*** Text passage Section Begins ***
Tuesday, April 12, 2016

Catholicism 101: The Importance of Unity

Christ warned us that a house divided cannot stand. 

St. Paul's writings continually urge Christians to unify in heart and mind and spirit. We are to be one body in Christ. So unity is a very important. One might easily read it as a command of God. 


Therefore, for the sake of unity in Christ, we really need to try and find a way to unite and when Protestants misunderstand Catholic beliefs, there can be fearfulness, defensiveness and undo skepticism. 

While there are many things Catholics and Protestants DO disagree on, many things are simply misunderstood. 

I like to put it this way. So much of the differences between our faiths are similar to the differences between our current GPS system and a navigational sextant. If one needed to get to Brooklyn Harbor in New York, one could get there using either method, but you certainly couldn't assume the language and mathematics are the same. They are very different. 

Catholicism uses the language of the early Christians, it takes the route of Hebrew (Aramaic) and Greek to Latin. Its worldview is from a different millennia and language and culture. Protestant thoughts are based in the 17th-century European Reformation and are intermixed with Enlightenment philosophy. European language and culture is very different from first-century Aramaic and Latin, therefore attempting to see ancient culture through today's lenses simply doesn't work. 

You cannot understand Catholicism easily. It's not a matter of googling a question and then assuming you understand anymore than trying to figure out how to get from New York City from Miami using a sextant system from your car. You have to first get the translation... 

And to complicate things further, the definition of common Christian words mean very different things to Catholics than they do to Protestants. 

When I was a Protestant and a Catholic would use the word "grace" I assumed I understood what they were saying. I didn't. And I assure you, if you are a Protestant and think you understand Catholicism because we share a spiritual vocabulary and think you know what Catholics mean by the word "grace" you don't. Trust me on this one, you don't. 

Another example of what I mean is the Magic Eye pictures. Look at the one at the top. Those who have no idea what it is, just assume it is a strange mosaic repeating images of colorful dancer and buildings. But once you learn that it is not, there is a hidden image beneath the surface of the images, that the point of the repeating images is not for the superficial but for the deeper image, then you begin to look more intensely.
*** Text passage Section Ends ***
*** Excerpted data Section Begins ***
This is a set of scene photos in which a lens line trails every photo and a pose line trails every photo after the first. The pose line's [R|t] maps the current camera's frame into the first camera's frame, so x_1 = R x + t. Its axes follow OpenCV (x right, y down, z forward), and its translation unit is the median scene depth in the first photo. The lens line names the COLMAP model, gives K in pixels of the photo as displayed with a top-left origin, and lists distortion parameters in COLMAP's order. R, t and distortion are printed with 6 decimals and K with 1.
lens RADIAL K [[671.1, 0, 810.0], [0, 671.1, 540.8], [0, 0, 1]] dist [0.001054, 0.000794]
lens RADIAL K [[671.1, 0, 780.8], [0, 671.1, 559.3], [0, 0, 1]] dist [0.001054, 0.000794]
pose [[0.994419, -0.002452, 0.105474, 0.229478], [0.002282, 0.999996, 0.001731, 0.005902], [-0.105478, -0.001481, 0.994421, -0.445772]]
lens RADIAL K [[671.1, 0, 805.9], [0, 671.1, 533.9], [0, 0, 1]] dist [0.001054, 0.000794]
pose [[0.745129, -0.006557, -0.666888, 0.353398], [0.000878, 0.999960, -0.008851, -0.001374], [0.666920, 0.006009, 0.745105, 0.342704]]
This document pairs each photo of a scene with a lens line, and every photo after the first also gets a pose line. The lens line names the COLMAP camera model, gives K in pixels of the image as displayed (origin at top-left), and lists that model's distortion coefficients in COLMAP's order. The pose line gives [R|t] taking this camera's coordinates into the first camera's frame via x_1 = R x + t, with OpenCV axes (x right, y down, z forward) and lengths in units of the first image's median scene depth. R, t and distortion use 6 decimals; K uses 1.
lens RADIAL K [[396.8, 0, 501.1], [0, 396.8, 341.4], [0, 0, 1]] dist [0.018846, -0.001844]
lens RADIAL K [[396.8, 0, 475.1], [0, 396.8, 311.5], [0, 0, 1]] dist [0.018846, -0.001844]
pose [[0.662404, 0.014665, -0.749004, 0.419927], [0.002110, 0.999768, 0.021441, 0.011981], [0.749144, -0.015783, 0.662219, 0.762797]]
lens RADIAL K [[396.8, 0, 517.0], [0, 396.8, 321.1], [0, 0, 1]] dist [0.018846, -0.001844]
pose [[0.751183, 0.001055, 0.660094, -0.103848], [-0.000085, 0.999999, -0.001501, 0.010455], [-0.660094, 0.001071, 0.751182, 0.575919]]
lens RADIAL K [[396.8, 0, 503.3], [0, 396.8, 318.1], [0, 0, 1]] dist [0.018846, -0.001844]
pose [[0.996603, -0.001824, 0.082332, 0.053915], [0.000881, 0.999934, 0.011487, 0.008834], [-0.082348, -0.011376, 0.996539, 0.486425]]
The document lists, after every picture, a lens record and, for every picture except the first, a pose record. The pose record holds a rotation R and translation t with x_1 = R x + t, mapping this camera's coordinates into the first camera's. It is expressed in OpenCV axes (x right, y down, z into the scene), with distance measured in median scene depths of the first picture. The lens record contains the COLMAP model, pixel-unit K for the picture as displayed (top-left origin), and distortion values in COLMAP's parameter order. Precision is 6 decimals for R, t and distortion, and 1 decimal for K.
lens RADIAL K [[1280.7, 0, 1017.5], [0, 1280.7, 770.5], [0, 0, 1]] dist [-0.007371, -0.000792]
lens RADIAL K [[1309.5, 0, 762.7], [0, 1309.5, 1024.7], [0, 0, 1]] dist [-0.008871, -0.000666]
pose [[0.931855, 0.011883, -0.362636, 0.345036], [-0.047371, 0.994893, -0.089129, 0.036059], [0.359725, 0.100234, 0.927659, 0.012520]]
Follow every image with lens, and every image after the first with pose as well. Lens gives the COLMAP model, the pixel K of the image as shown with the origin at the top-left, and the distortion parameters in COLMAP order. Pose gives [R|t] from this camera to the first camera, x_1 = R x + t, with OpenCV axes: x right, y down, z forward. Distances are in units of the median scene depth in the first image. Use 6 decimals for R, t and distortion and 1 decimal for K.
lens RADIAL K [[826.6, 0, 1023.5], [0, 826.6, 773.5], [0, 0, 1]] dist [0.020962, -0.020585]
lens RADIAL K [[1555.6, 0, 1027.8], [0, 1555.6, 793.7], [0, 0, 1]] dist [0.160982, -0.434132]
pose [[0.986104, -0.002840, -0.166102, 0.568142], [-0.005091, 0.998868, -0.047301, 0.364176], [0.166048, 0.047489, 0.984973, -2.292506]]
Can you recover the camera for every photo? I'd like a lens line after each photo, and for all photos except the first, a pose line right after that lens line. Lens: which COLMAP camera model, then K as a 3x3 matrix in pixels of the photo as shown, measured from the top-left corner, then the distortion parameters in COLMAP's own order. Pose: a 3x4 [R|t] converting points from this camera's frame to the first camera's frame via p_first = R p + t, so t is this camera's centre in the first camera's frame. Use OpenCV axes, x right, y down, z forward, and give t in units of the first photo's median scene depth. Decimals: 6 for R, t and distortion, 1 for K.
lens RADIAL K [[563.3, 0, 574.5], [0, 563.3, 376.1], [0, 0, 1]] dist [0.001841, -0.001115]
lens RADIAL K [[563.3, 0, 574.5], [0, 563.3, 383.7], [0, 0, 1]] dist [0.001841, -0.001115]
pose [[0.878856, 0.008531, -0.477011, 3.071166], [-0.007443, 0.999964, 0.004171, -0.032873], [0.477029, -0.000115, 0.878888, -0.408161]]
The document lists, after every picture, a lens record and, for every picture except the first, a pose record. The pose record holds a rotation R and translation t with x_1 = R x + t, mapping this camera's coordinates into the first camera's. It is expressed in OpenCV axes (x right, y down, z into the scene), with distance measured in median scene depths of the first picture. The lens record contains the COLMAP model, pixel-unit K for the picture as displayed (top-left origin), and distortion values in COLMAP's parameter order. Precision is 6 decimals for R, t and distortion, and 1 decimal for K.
*** Excerpted data Section Ends ***
- What needs to be done -
In the Catholicism 101 post on unity:
1. What destination is used in the comparison between a GPS system and a navigational sextant?
2. Which word did the writer, while still a Protestant, wrongly assume they understood when a Catholic used it?
3. What philosophy does the post say Protestant thought is intermixed with?

- Written answer -
1. Brooklyn Harbor in New York.
2. "Grace."
3. Enlightenment philosophy.